Do you put as much effort into hiring first-rate interns as you do managers and other staffers? Maybe you should. That's the argument Joel Spolsky makes in the May issue of Inc. magazine. Spolsky is the founder and CEO of Fog Creek Software in New York City, and a well-known blogger. His Joel on Software blog (here's the link) has been a hub of entrepreneurial conversation online since 2000.
In a guest column this month, Joel argues that for a bootstrapped company like his, it is critical to hire better, faster, smarter software programmers. The problem is, recruiting this top one percent of the profession can be incredibly time-consuming and expensive. The best of the best are already treated really well by their bosses. And when they do decide to make a switch, they typically sound out a few selected industry contacts and are quickly made an offer. In other words, they are rarely on the open market.
Which leads Joel to college students. Everyone in this category, he points out, is in the job market. None of them are affiliated with an employer and all of them are, to some degree, impressionable.
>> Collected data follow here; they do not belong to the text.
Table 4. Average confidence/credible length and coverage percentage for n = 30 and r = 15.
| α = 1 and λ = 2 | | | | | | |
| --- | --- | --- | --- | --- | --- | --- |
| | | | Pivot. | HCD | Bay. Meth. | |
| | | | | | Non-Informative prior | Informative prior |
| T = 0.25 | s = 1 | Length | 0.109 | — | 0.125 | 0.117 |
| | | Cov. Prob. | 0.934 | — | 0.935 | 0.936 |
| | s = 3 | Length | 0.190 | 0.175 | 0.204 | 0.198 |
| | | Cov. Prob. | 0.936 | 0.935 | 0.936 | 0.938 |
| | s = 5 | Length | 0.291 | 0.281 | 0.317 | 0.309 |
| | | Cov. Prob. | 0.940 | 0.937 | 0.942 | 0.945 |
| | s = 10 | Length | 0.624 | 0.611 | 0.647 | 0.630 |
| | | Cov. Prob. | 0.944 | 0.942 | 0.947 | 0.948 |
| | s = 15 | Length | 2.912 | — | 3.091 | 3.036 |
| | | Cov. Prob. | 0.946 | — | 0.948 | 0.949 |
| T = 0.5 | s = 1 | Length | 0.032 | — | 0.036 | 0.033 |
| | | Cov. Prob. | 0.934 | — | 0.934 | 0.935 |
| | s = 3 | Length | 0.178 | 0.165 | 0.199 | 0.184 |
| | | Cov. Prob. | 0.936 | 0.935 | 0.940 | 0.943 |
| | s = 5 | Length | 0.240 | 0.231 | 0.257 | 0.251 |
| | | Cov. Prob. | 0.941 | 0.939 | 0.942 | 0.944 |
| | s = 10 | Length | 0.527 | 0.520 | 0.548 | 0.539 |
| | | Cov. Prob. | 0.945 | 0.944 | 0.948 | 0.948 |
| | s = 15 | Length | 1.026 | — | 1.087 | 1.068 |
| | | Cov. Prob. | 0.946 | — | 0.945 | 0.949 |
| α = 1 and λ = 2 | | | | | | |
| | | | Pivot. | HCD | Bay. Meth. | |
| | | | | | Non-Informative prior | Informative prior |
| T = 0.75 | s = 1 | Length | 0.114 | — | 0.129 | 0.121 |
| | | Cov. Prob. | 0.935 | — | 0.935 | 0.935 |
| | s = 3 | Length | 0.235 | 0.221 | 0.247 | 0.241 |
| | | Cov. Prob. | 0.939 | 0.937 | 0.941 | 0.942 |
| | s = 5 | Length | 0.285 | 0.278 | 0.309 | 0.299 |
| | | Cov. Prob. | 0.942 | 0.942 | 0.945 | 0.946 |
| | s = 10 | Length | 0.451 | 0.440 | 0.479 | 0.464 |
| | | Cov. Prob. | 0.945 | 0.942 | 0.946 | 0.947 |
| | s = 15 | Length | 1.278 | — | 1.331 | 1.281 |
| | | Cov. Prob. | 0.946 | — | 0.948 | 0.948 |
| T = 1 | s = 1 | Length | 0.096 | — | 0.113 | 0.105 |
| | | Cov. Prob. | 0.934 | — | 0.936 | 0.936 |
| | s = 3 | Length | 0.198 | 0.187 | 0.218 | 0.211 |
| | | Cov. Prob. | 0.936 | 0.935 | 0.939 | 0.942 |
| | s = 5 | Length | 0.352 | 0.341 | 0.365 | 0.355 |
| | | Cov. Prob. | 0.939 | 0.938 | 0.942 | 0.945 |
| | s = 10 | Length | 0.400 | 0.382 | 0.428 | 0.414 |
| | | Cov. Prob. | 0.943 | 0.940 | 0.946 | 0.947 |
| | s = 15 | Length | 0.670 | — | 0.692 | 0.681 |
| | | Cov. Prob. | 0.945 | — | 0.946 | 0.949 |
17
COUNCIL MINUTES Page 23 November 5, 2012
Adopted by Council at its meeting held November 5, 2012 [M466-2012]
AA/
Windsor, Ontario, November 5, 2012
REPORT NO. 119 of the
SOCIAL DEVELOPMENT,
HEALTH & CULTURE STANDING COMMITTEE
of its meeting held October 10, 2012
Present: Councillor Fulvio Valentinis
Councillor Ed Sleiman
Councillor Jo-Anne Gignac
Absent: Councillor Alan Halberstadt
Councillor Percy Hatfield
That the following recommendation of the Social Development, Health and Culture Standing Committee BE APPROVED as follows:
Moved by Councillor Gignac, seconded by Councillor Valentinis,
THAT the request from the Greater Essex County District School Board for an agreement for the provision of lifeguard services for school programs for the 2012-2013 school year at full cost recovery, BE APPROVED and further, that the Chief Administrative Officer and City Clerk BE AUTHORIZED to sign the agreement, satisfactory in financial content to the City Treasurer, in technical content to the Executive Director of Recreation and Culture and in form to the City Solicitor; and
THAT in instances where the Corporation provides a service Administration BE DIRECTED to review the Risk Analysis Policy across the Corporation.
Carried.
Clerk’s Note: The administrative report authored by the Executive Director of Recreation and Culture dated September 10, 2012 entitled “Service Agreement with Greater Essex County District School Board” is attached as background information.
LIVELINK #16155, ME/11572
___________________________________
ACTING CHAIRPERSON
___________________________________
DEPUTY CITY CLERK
So Joel focuses his recruiting efforts on college kids. You simply won't believe the lengths he goes to to woo fledgling programmers. Joel says that, to some degree, he feels he has to be lavish to keep up with the Joneses in his industry—the likes of Google, Microsoft, and Oracle, who are already going after in a methodical way the best, young programming talent out there.
Still, as a one-time intern whose first duty was (literally) to clean cow manure from a pair of cowboy boots (don't ask), I was blown away by the extent of the perqs he offers members of Fog Creek's intern program. Plus, I appreciated the thinking behind the strategy. (Here's the link to the column.)
What do you think? Are interns, in a surprising way, an incredibly crucial hire? If so, do you devote extra resources to finding the best interns? Who is the best intern you've ever had and how did you find them?